> _WHAT TO PRODUCE_: Copy out all the lines in the records that include the word "revealing".

> _INPUT MATERIAL_:
______________________________
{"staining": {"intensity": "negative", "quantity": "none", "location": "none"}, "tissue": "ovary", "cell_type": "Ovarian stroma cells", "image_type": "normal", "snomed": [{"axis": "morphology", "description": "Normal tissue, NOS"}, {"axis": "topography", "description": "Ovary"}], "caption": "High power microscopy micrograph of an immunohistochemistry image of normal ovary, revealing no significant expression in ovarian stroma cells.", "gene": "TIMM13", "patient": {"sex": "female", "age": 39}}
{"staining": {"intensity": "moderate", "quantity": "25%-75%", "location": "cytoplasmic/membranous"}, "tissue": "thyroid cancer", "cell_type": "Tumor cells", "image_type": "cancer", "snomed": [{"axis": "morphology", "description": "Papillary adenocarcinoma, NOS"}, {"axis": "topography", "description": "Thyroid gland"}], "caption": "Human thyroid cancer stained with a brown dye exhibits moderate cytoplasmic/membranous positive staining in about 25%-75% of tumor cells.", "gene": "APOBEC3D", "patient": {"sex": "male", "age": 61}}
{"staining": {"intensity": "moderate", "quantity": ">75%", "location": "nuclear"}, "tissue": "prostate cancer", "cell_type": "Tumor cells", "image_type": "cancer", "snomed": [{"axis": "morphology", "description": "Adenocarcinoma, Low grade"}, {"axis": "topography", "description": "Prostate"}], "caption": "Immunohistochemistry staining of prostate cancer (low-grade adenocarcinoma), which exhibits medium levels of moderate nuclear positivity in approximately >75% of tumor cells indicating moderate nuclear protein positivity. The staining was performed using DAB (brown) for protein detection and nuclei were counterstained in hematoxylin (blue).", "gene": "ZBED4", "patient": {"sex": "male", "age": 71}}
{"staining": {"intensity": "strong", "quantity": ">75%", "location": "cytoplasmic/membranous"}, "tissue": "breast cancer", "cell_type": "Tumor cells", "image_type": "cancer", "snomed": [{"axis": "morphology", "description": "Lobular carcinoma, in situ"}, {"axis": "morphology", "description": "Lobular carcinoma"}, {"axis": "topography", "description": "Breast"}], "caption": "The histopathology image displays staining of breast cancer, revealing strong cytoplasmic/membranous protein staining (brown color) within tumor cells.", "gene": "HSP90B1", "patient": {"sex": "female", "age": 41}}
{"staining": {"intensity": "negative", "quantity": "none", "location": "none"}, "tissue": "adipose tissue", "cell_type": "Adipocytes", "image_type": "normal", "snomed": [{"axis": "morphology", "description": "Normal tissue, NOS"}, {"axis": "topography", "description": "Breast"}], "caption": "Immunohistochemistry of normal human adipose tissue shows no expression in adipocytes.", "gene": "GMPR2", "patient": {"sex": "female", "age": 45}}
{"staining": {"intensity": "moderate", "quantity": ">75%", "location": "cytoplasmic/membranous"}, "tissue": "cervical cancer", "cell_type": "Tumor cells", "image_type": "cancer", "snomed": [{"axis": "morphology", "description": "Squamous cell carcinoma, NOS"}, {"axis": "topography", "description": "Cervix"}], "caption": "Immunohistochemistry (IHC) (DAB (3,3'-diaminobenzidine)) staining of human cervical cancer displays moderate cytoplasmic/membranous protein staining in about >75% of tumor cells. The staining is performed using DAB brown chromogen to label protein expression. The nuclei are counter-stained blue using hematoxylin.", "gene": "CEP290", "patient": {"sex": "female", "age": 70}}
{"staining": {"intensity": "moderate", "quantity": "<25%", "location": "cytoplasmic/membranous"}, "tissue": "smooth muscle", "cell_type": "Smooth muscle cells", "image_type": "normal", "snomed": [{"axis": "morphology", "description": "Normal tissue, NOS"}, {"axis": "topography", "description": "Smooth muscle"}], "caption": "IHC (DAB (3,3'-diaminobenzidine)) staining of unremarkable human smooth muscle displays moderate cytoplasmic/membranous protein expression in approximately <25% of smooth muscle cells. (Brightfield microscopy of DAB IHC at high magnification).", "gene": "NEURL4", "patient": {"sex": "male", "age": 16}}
______________________________
> _FINISHED TASK_:
{"staining": {"intensity": "negative", "quantity": "none", "location": "none"}, "tissue": "ovary", "cell_type": "Ovarian stroma cells", "image_type": "normal", "snomed": [{"axis": "morphology", "description": "Normal tissue, NOS"}, {"axis": "topography", "description": "Ovary"}], "caption": "High power microscopy micrograph of an immunohistochemistry image of normal ovary, revealing no significant expression in ovarian stroma cells.", "gene": "TIMM13", "patient": {"sex": "female", "age": 39}}
{"staining": {"intensity": "strong", "quantity": ">75%", "location": "cytoplasmic/membranous"}, "tissue": "breast cancer", "cell_type": "Tumor cells", "image_type": "cancer", "snomed": [{"axis": "morphology", "description": "Lobular carcinoma, in situ"}, {"axis": "morphology", "description": "Lobular carcinoma"}, {"axis": "topography", "description": "Breast"}], "caption": "The histopathology image displays staining of breast cancer, revealing strong cytoplasmic/membranous protein staining (brown color) within tumor cells.", "gene": "HSP90B1", "patient": {"sex": "female", "age": 41}}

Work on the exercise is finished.